*YOUR GOAL*. Write out the full listing exactly as given, minus the images.

*GIVEN DATA*.
= Beginning of Section =

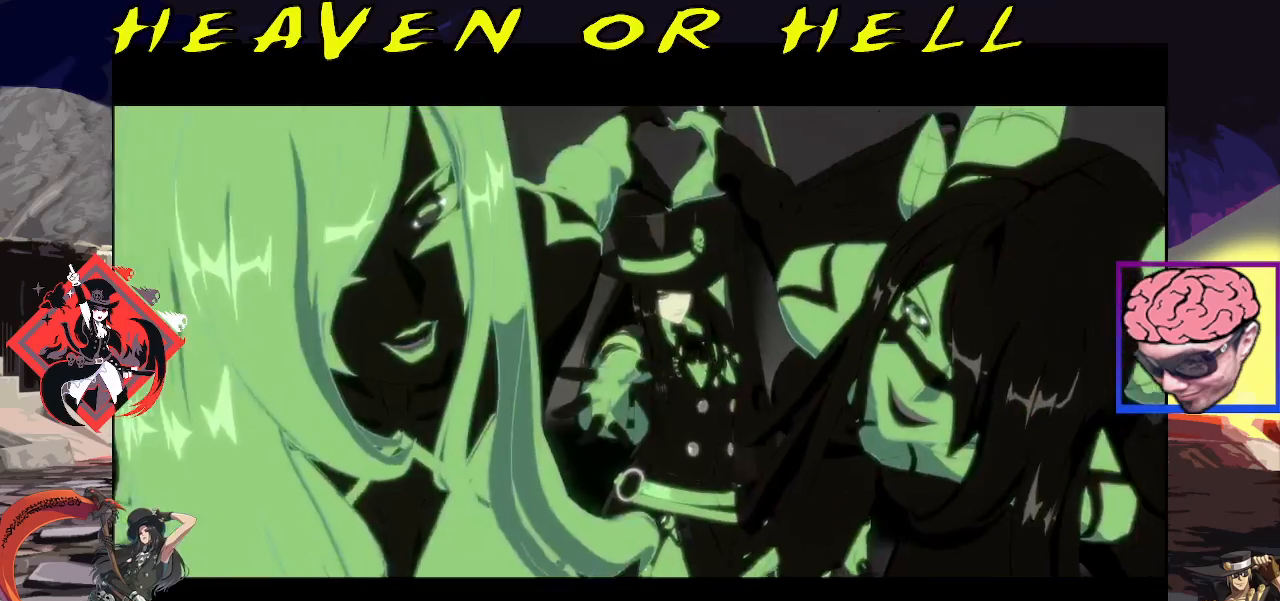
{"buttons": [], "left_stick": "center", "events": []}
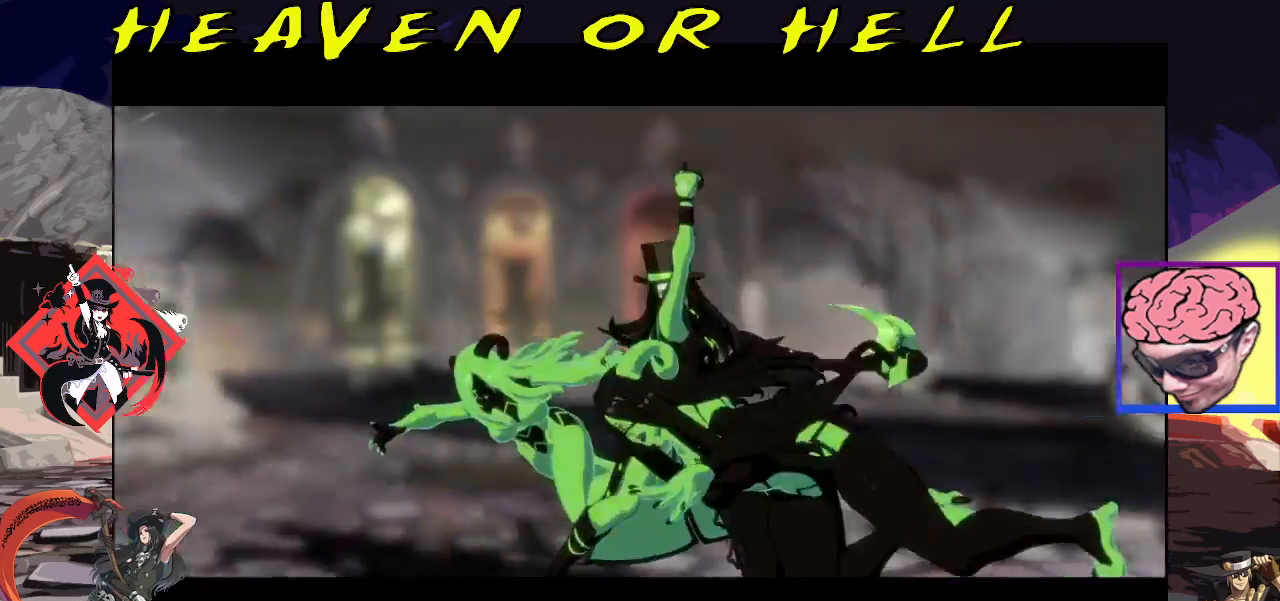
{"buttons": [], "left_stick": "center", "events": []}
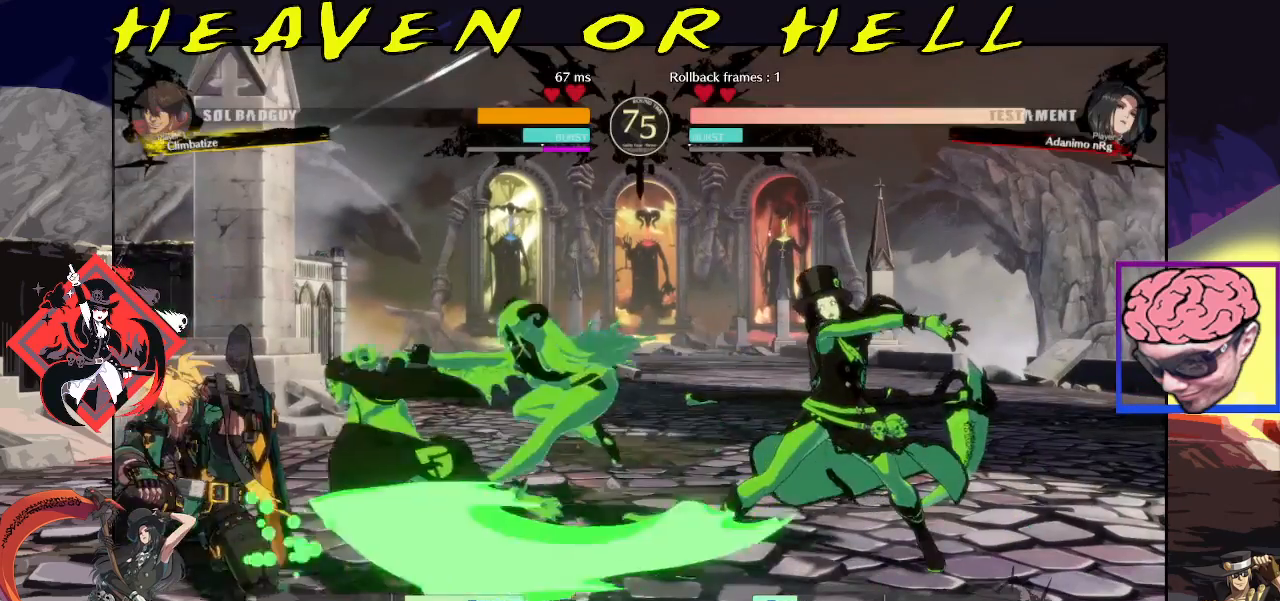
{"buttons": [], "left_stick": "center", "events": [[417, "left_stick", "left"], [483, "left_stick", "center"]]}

= End of Section =

*OUTPUT FOR THIS EXERCISE*.
{"buttons": [], "left_stick": "center", "events": []}
{"buttons": [], "left_stick": "center", "events": []}
{"buttons": [], "left_stick": "center", "events": [[417, "left_stick", "left"], [483, "left_stick", "center"]]}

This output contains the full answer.